E a raccontare primi momenti di Chico nella casa circondariale scaligera è il deputato di Fratelli d’Italia, Andrea
Di Giuseppe, eletto nella circoscrizione estero che sta seguendo le vicende di 2.300 compatrioti detenuti fuori confine: «L’ho visto domenica verso le 16.45. Nel carcere di Montorio, a Verona, era arrivato da un paio di ore. L’ho trovato energico, positivo e molto battagliero». È stato il primo a entrare in quel penitenziario dove il 65enne è stato trasferito e dove può scontare una condanna definitiva più vicina a quella Trento. E domenica, al suo arrivo, è stato accolto dagli applausi degli altri detenuti. Per lui prima le visite mediche d’ordinanza e poi una cella con altri due detenuti nella sezione infermeria per il periodo di osservazione. Racconta «radio carcere» che della visita di Di Giuseppe Forti sia stato contento. Tanto da preannunciare prossimi incontri con politici e con quello che è uno dei suoi migliori amici. Quell’Andrea Bocelli che «mi sta preparando un concerto in Arena, in cui racconterà la mia vicenda», avrebbe detto Chico. Ma intanto quell’incontro con Di Giuseppe, immortalato da una foto in carcere e postata sulla pagina Facebook del parlamentare, scatena polemiche. «Inaccettabile che si faccia una foto del genere all’interno di un carcere, dove è proibito usare i cellulari», ha commentato l’ex deputata del Pd e attuale consigliera comunale a Verona, Alessia Rotta.
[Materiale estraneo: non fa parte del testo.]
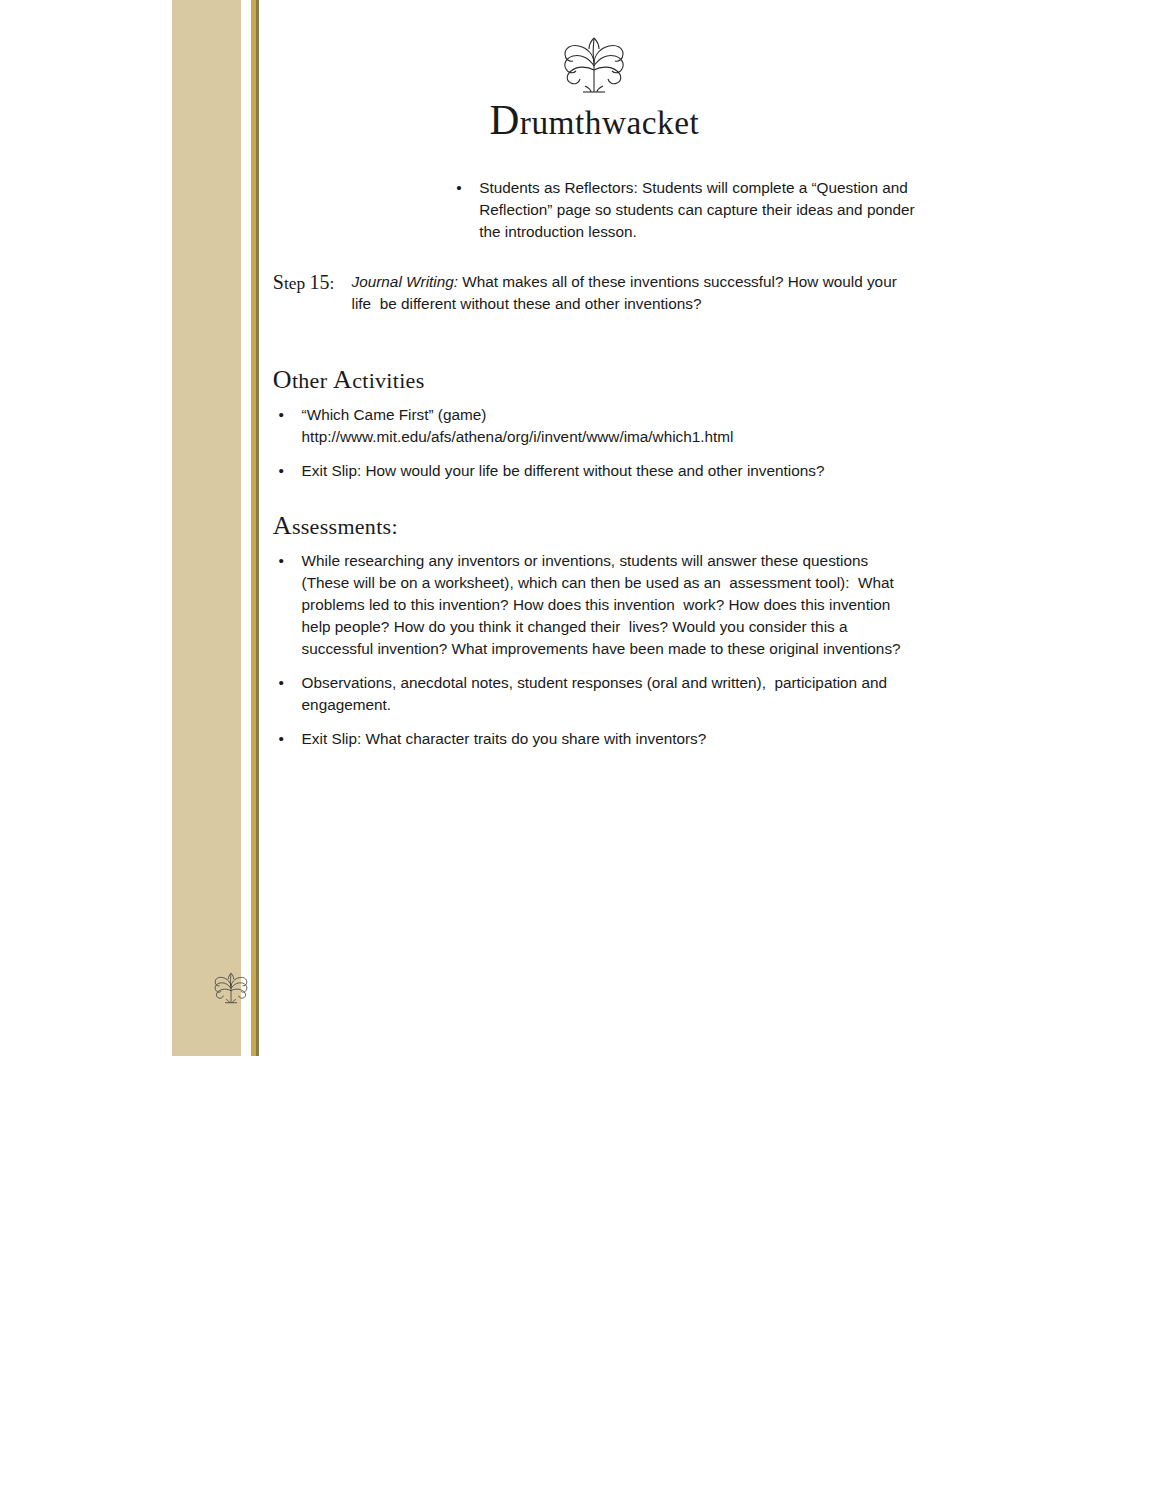Drumthwacket
Students as Reflectors: Students will complete a “Question and Reflection” page so students can capture their ideas and ponder the introduction lesson.
Step 15:
Journal Writing: What makes all of these inventions successful? How would your life be different without these and other inventions?
Other Activities
“Which Came First” (game) http://www.mit.edu/afs/athena/org/i/invent/www/ima/which1.html
Exit Slip: How would your life be different without these and other inventions?
Assessments:
While researching any inventors or inventions, students will answer these questions (These will be on a worksheet), which can then be used as an assessment tool): What problems led to this invention? How does this invention work? How does this invention help people? How do you think it changed their lives? Would you consider this a successful invention? What improvements have been made to these original inventions?
Observations, anecdotal notes, student responses (oral and written), participation and engagement.
Exit Slip: What character traits do you share with inventors?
Che della cosa ha informato la responsabile Giustizia dei Dem Deborah Serracchiani. «Le polemiche — rimbalza Di Giuseppe — le lascio a chi le crea». E spiega che a fare lo scatto «è stata una persona del carcere, il mio telefono l’ho consegnato alla polizia penitenziaria». E la foto «è stata fatta in uno spazio dove possono sostare i detenuti». E il caso è destinato ad arrivare a Roma.
Mentre interviene sulle altre polemiche lo zio Gianni Forti che parla di «momenti vissuti molto stressati, siamo amareggiati come se si dovesse fare rifare il processo a Chico» riferendosi al titolo del Fatto quotidiano che ha definito Chico un assassino. «Un caso giudiziario è diventato un caso politico, non c’è limite alla vergogna: Chico è in una bufera politica perché hanno strumentalizzato la sua vicenda». E chiarisce: «Noi non ne abbiamo mai fatto una questione politica: sono sempre andato a parlare del suo caso con esponenti di ogni colore e rappresentanti di tutti i partiti, dopo che nel 2009 non potevamo più fare nulla. Ma non si può fare un processo mediatico perché ci sono le elezioni o perché si vuole colpire un politico». Infine, il chiarimento sul trasferimento, sulla base della Convenzione di Strasburgo: «La firma è stata apposta perché non vi era alternativa, ma non ammetteremo mai la colpevolezza di Chico. Lo abbiamo sempre ribadito, è innocente». E a chi non crede: «Andate a leggere il libro di Rita Cavallaro “Senza prove”: 860 pagine del processo, durato 14 giorni, 33 udienze».